El Señor es quien salva a los justos, él es su alcázar en el peligro;
el Señor los protege y los libra, los libra de los malvados
y los salva porque se acogen a él.
«Finding Sanctuary» © Usado bajo licencia no comercial Creative Commons
Yo soy quien salva a los justos.
Confía en mí, haz el bien, vive donde te toque vivir,
pero sé leal a mí, que soy tu Dios, y a tus gentes y a tu mundo.
Yo seré tu delicia, y te daré lo que pida tu corazón.
Fíate de mí. Pon tu camino en mis manos, confía en mí, y actuaré.
Tan seguro como que hay amanecer, yo te haré justicia.
Tan seguro como que hay mediodía, habrá derecho para ti.
Apártate del mal y haz el bien, y mi casa será siempre tuya,
porque yo amo la justicia y no abandono a los fieles.
Yo soy quien salva a los justos, yo soy tu refugio en el peligro.
Yo te protegeré y te libraré de los malvados.

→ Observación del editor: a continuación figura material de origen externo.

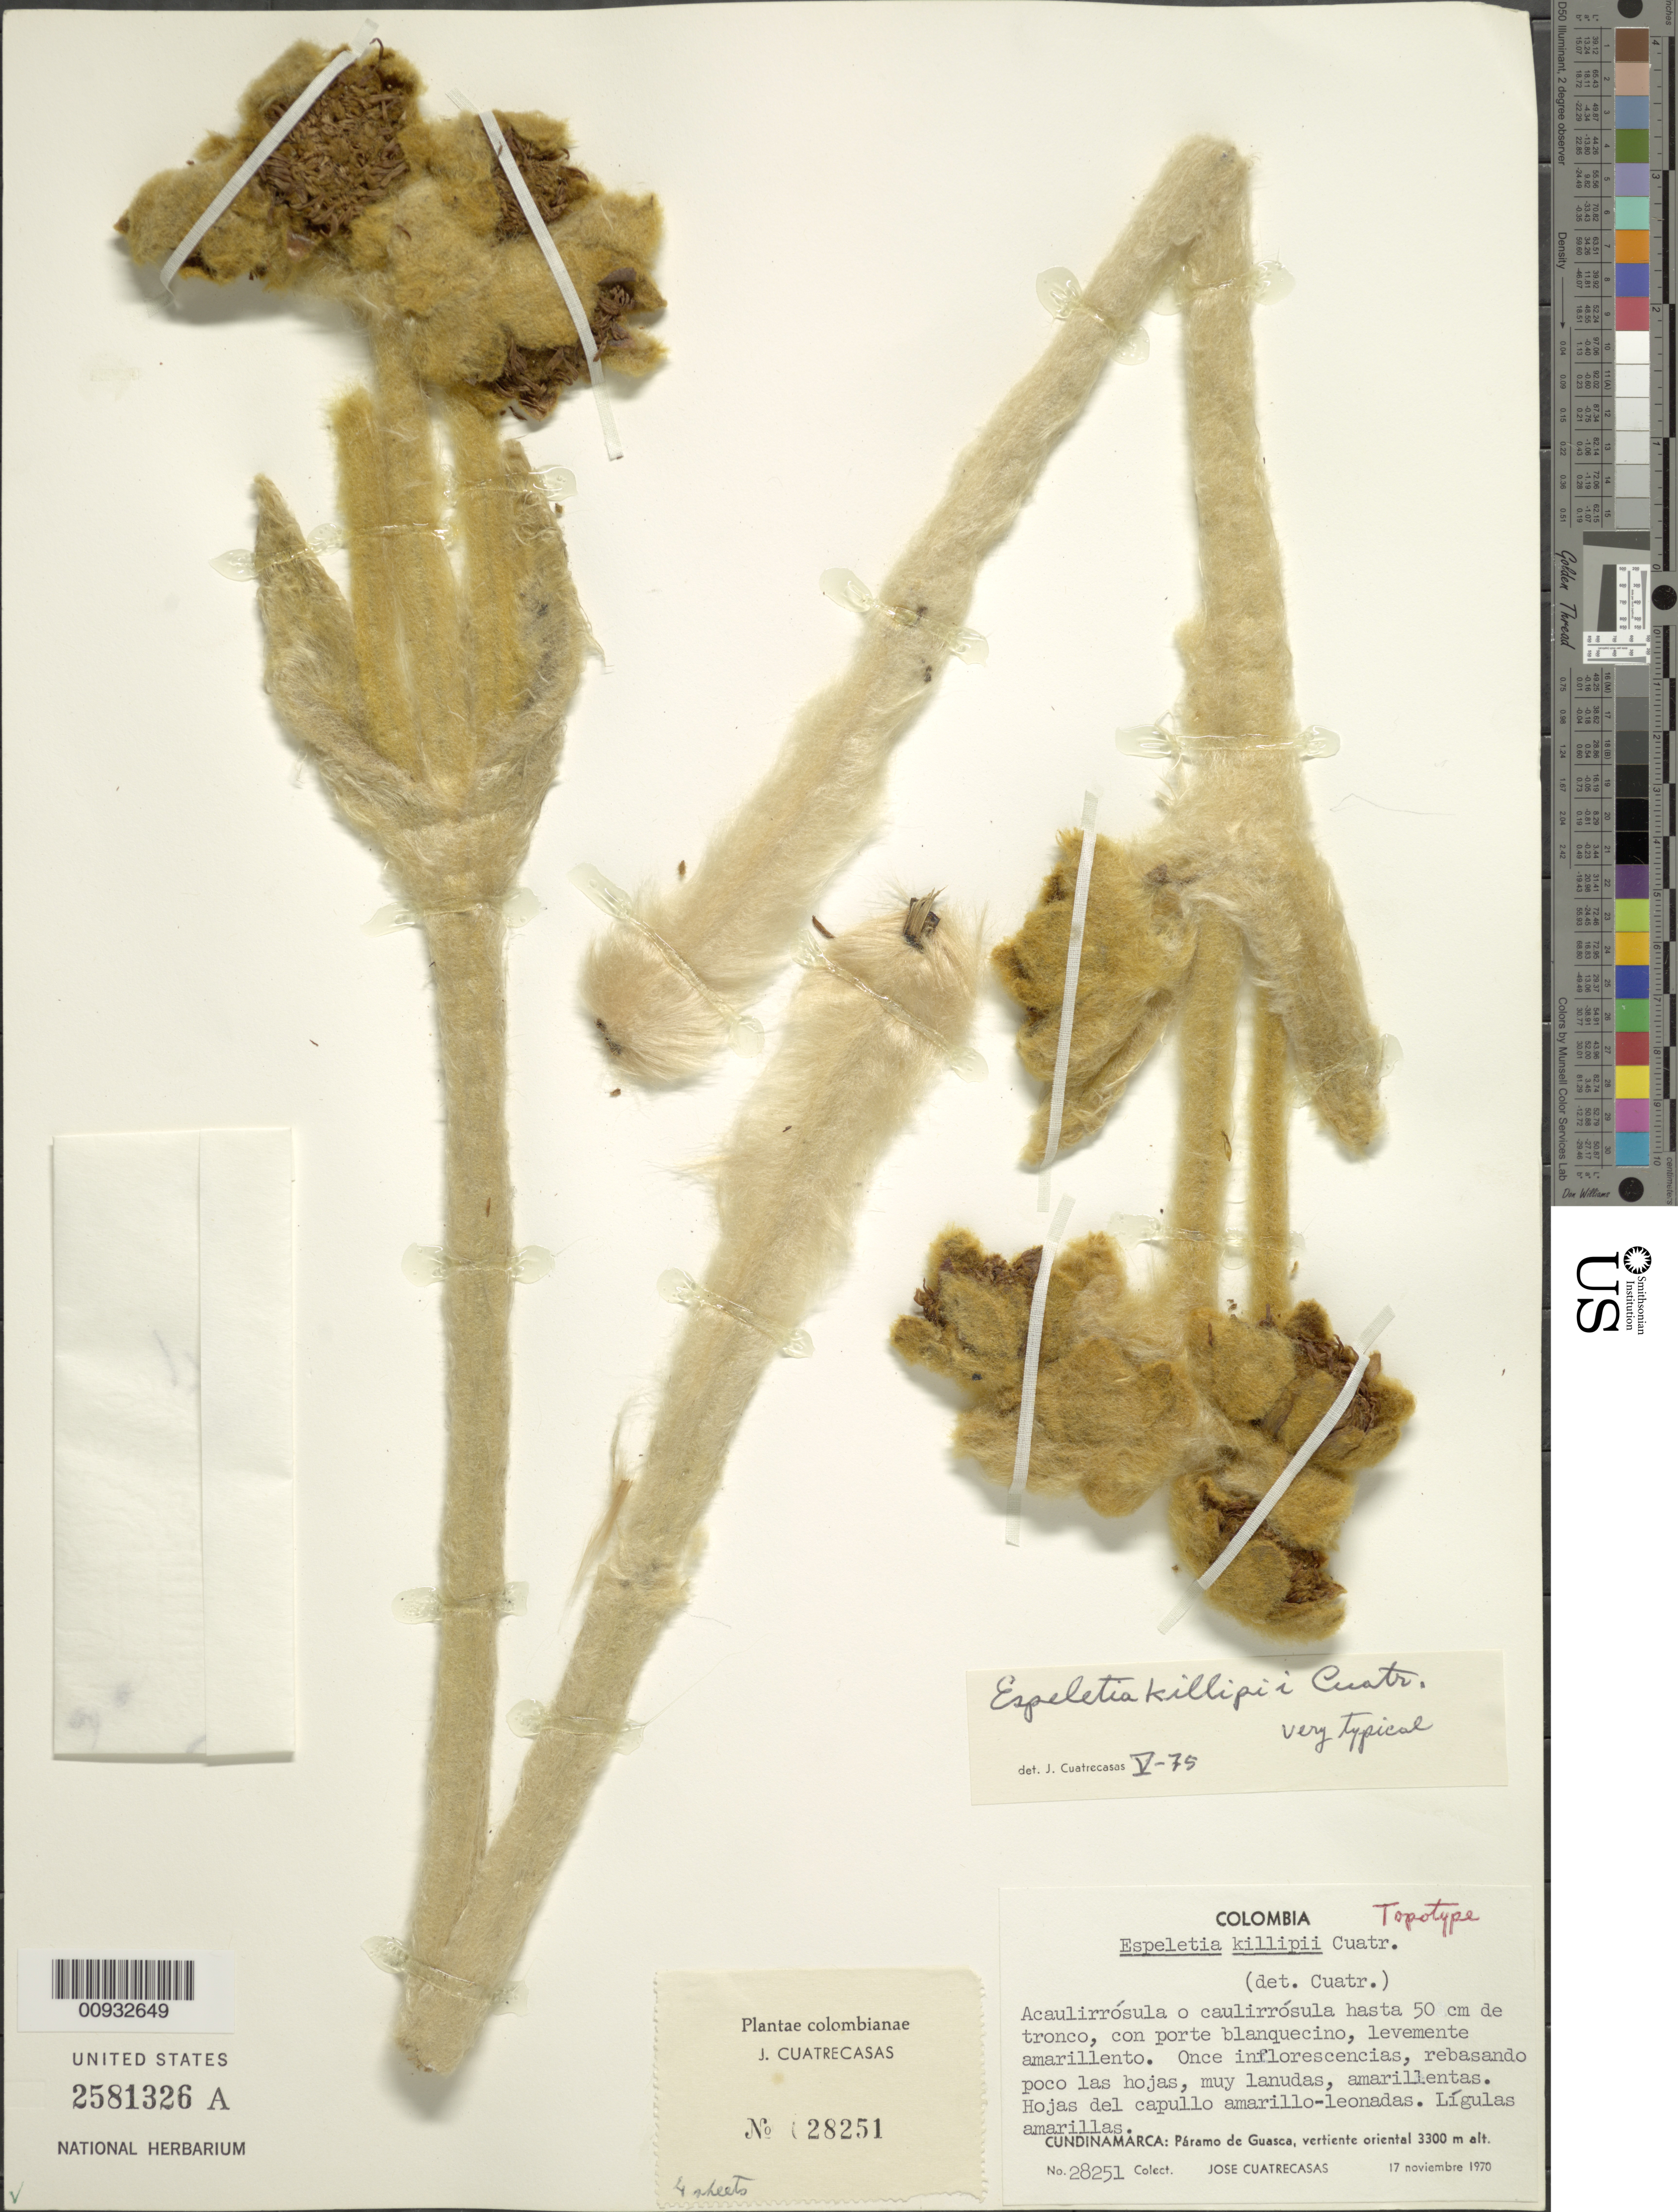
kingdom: Plantae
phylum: Tracheophyta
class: Magnoliopsida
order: Asterales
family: Asteraceae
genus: Espeletia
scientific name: Espeletia killipii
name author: Cuatrec.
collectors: J. Cuatrecasas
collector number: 28251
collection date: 1970-11-17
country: Colombia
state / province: Cundinamarca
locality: Páramo de Guasca. Vertiente oriental.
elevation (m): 3300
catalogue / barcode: US 2581326A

Te salvo porque te fías de mí.
(Rezandovoy, el Salmo 36, a la manera de Dios)
Guíame, Señor, mi luz,
en las tinieblas que me rodean,
¡guíame hacia delante!
La noche es oscura y estoy lejos de casa:
¡Guíame Tú!
¡Dirige Tú mis pasos!
No te pido ver claramente el horizonte lejano:
me basta con avanzar un poco…
No siempre he sido así,
no siempre Te pedí que me guiases Tú.
Me gustaba elegir yo mismo y organizar mi vida…
pero ahora, ¡guíame Tú!
Me gustaban las luces deslumbrantes
y, despreciando todo temor,
el orgullo guiaba mi voluntad:
Señor, no recuerdes los años pasados…
Durante mucho tiempo tu paciencia me ha esperado:
sin duda, Tú me guiarás por desiertos y pantanos,
por montes y torrentes
hasta que la noche dé paso al amanecer
y me sonría al alba el rostro de Dios:
¡tu Rostro, Señor!
(John Henry Newman)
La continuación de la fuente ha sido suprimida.